─── Information shown ───

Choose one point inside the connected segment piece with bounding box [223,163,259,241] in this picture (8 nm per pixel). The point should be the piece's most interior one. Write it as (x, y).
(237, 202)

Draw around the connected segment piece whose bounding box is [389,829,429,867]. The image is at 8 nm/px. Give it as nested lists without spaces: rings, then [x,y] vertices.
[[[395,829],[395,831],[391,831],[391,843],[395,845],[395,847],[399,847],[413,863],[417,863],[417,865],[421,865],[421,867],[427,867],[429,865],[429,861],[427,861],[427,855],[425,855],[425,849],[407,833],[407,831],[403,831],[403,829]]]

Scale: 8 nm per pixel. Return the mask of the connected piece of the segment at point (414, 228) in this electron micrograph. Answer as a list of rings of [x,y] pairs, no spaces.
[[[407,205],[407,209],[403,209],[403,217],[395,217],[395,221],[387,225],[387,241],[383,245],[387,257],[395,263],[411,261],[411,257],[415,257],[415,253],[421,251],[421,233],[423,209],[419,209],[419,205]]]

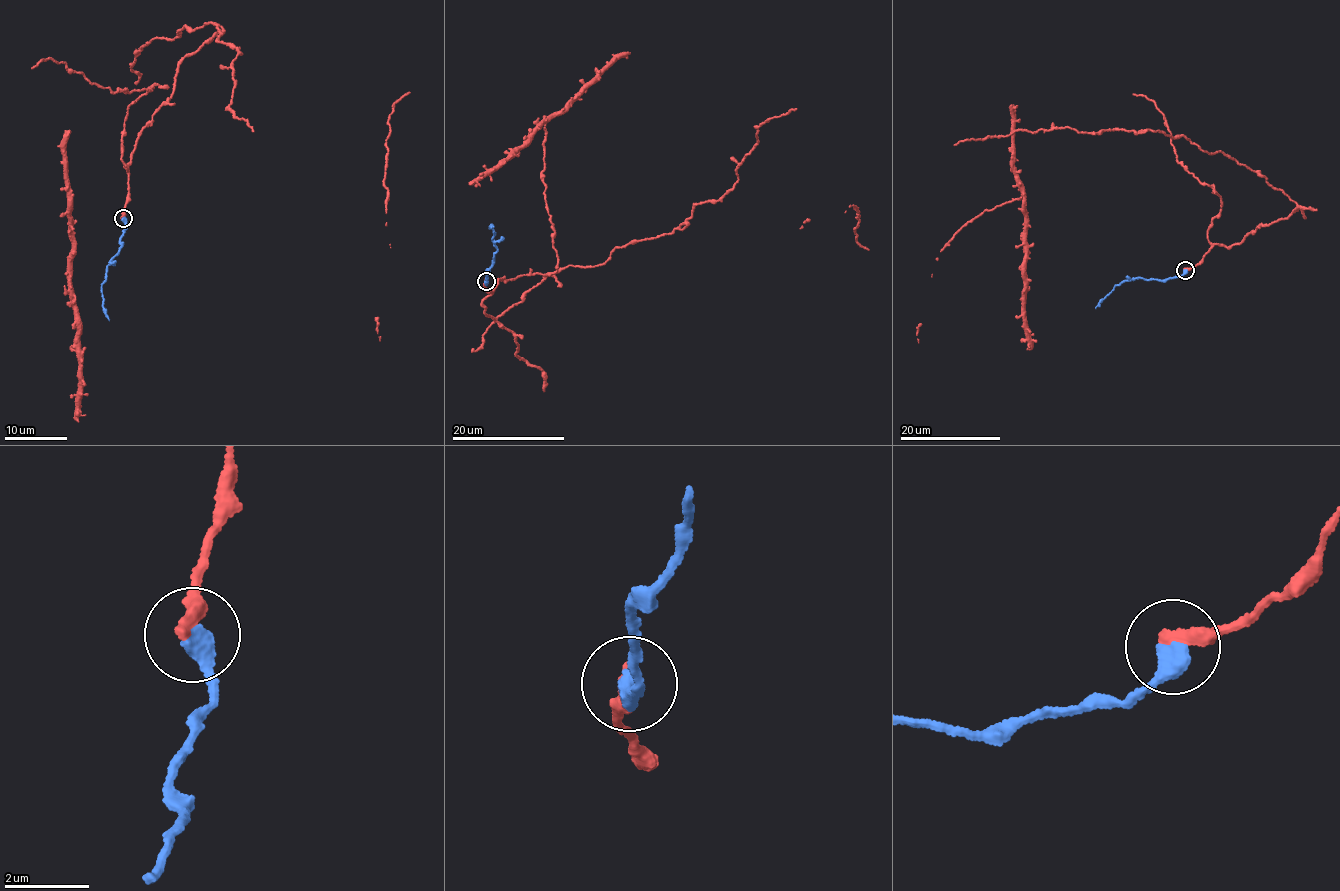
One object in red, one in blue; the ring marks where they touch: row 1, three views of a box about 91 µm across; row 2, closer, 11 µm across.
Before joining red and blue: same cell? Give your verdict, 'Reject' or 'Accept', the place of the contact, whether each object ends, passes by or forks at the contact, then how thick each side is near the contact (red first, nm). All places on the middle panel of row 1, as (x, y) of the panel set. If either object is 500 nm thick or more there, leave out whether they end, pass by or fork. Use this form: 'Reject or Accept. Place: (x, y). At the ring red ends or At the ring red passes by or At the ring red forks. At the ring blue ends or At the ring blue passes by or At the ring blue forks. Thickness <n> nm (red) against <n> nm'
Accept. Place: (486, 281). At the ring red ends. At the ring blue ends. Thickness 360 nm (red) against 480 nm

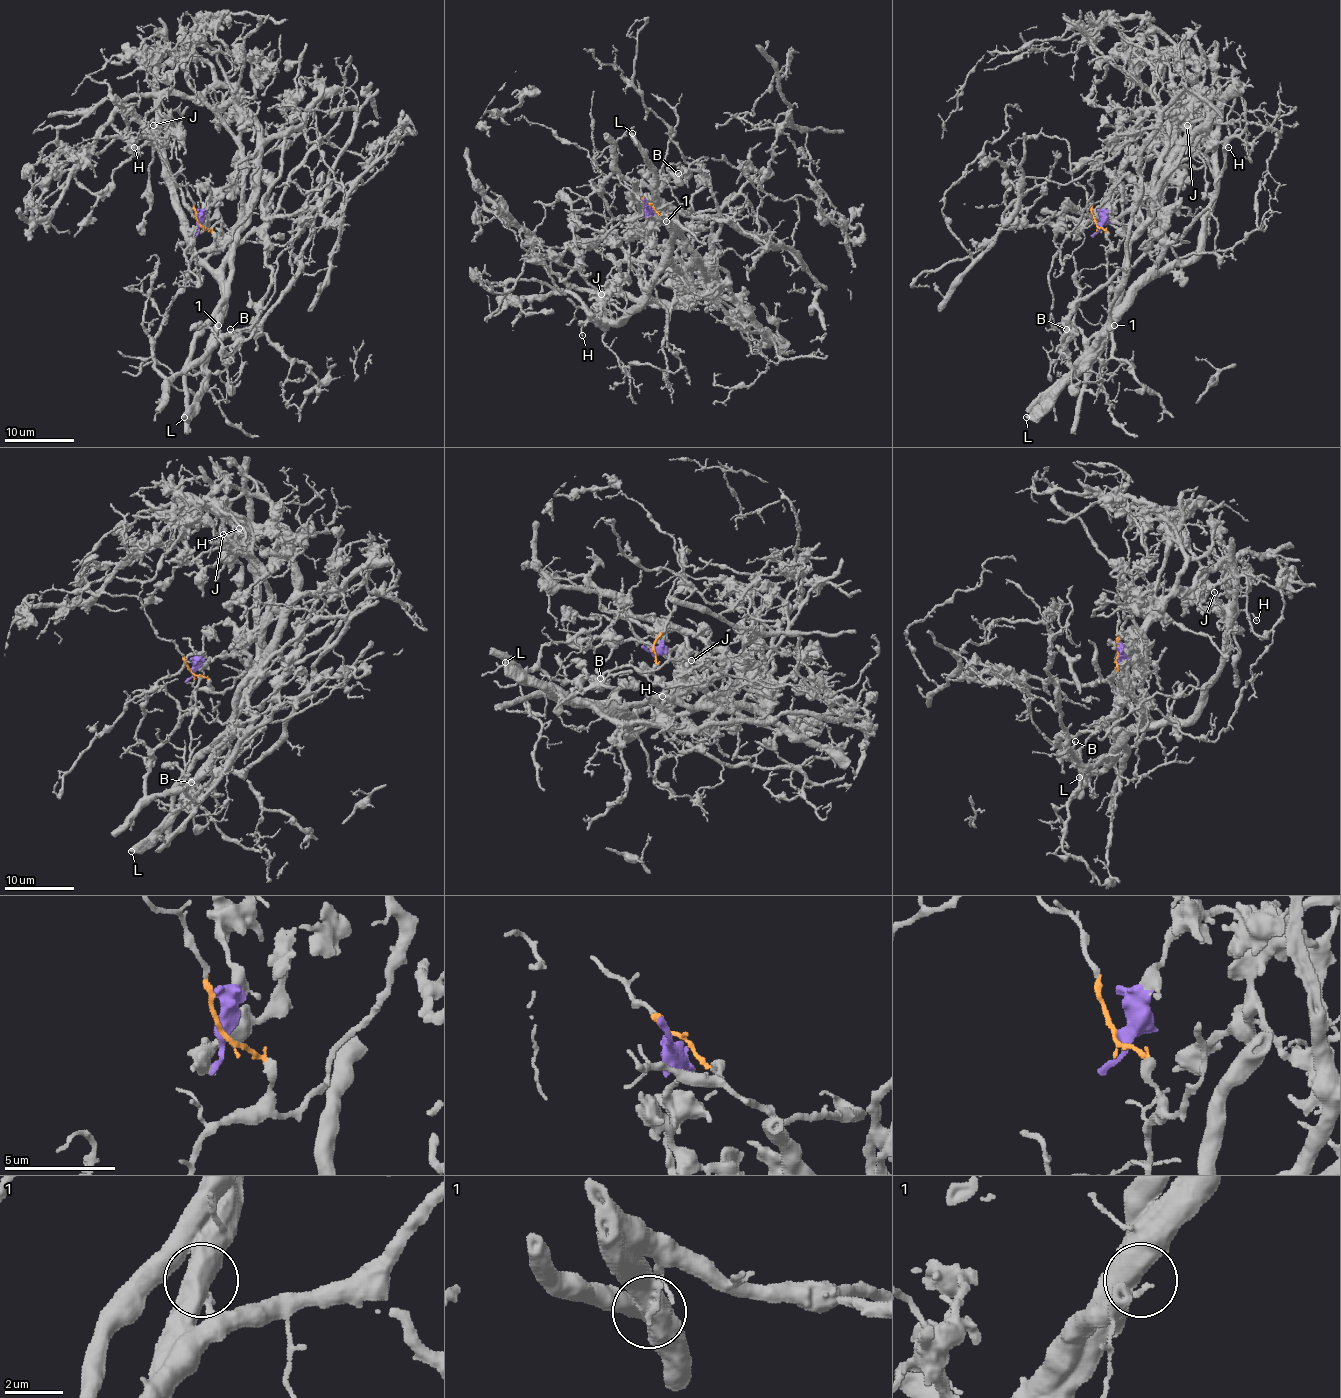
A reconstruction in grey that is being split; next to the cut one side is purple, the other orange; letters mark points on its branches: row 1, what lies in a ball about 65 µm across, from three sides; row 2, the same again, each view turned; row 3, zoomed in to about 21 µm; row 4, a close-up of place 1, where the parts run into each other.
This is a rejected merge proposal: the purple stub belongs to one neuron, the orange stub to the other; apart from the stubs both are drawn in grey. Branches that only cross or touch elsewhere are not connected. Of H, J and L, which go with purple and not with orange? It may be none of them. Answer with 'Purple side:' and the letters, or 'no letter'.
Purple side: H, J, L

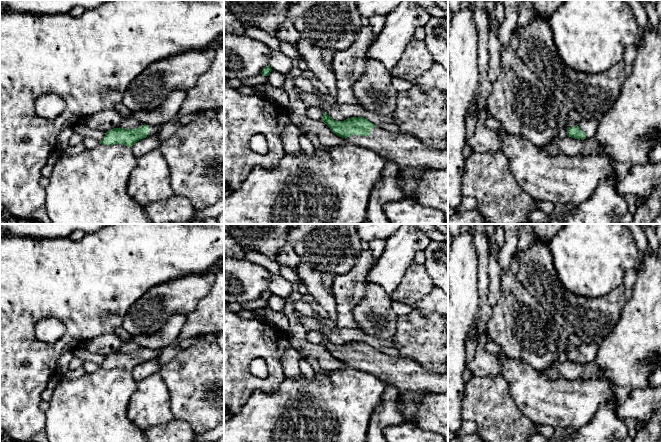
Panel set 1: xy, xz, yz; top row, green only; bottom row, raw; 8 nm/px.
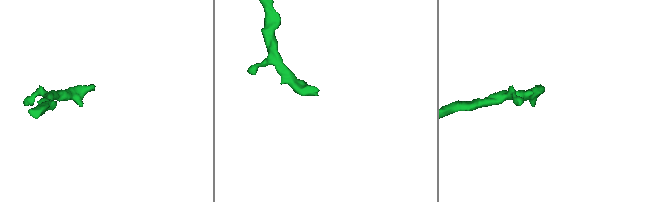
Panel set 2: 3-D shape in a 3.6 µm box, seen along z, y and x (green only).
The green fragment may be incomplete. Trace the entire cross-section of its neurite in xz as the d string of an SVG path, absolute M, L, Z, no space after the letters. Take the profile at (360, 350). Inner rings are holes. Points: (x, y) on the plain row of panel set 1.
M325 336L321 343L331 355L347 366L371 373L401 393L406 391L448 392L448 373L426 371L413 360L389 356L363 341L336 345Z

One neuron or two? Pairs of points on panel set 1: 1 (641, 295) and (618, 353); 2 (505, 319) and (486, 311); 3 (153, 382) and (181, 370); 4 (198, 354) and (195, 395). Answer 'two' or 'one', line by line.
1: one
2: two
3: two
4: one

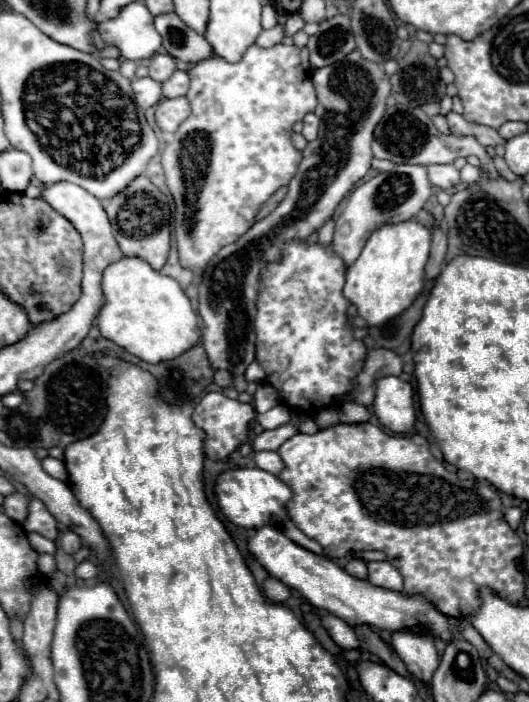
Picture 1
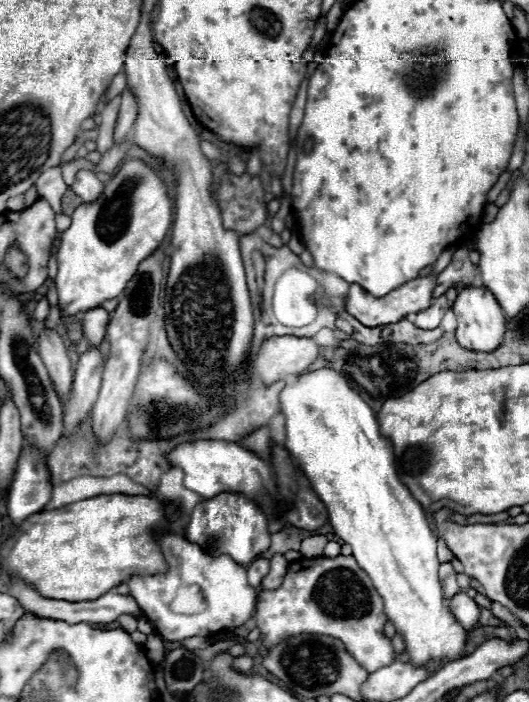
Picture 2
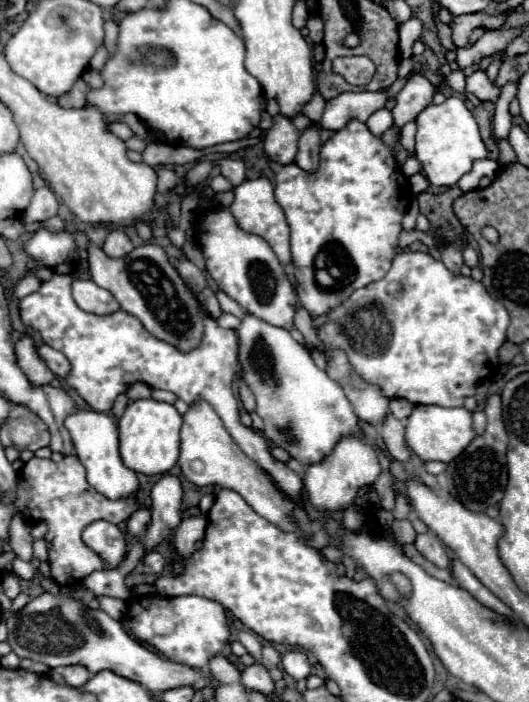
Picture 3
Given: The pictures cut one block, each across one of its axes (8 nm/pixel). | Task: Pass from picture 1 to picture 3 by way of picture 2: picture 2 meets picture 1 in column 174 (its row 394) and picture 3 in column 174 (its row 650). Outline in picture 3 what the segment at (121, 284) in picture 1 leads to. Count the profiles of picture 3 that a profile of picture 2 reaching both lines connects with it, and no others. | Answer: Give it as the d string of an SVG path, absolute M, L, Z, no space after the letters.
M136 400L126 406L122 418L118 420L120 428L120 456L122 462L140 474L166 474L176 464L180 454L180 426L182 416L172 404L148 400Z

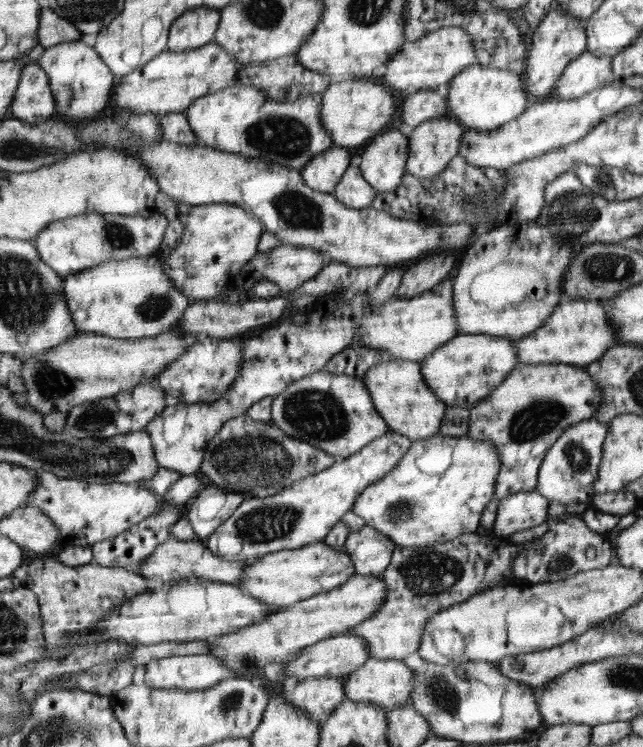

───

__What the task requires__
Show all of the lines above in which "about" is present.

__Solution to this problem__
One object in red, one in blue; the ring marks where they touch: row 1, three views of a box about 91 µm across; row 2, closer, 11 µm across.
A reconstruction in grey that is being split; next to the cut one side is purple, the other orange; letters mark points on its branches: row 1, what lies in a ball about 65 µm across, from three sides; row 2, the same again, each view turned; row 3, zoomed in to about 21 µm; row 4, a close-up of place 1, where the parts run into each other.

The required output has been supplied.